--- Begin ---

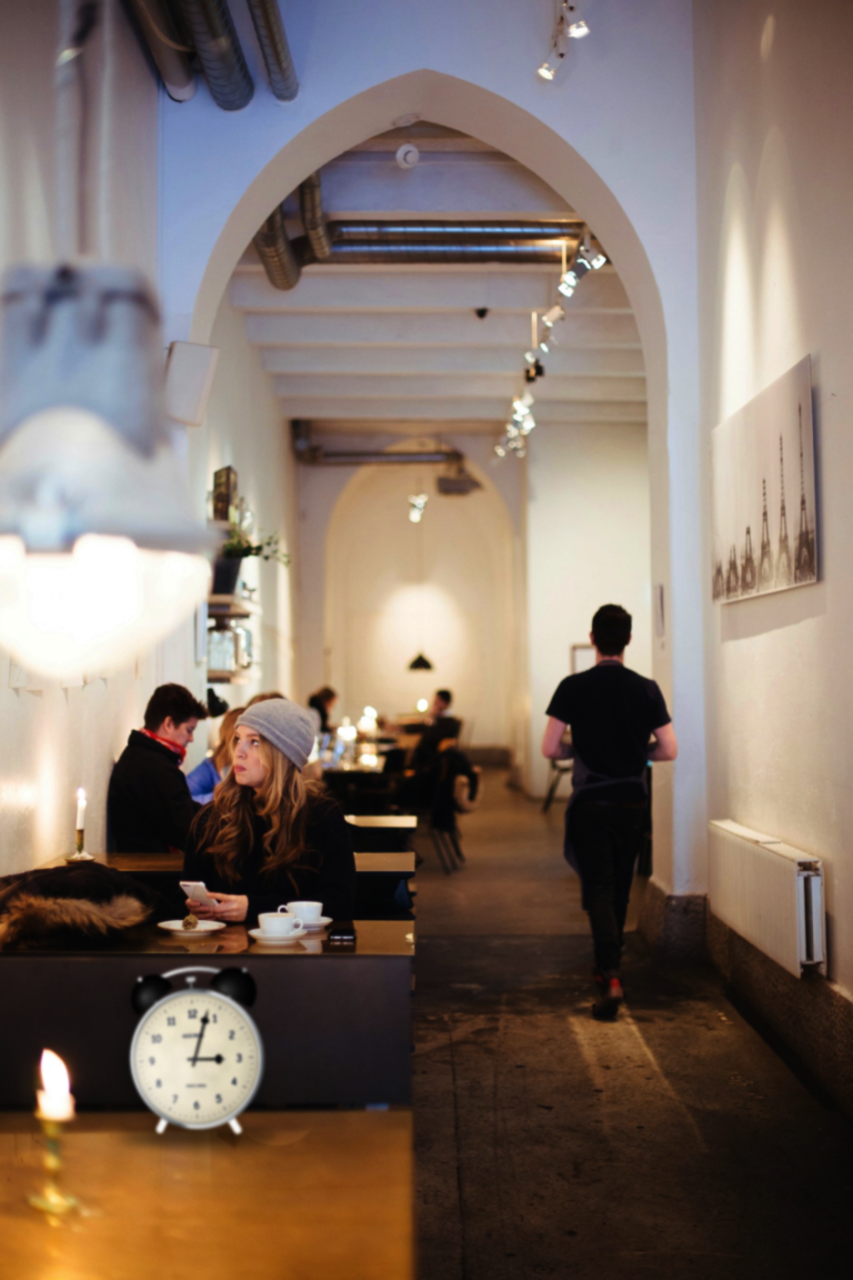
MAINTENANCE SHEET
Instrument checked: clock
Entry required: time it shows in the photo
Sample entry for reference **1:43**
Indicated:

--- End ---

#### Requirement:
Please rewrite the data with "clock" swapped for "timepiece", keeping every other part unchanged and leaving out the pictures.

#### Written reply:
MAINTENANCE SHEET
Instrument checked: timepiece
Entry required: time it shows in the photo
Sample entry for reference **1:43**
Indicated:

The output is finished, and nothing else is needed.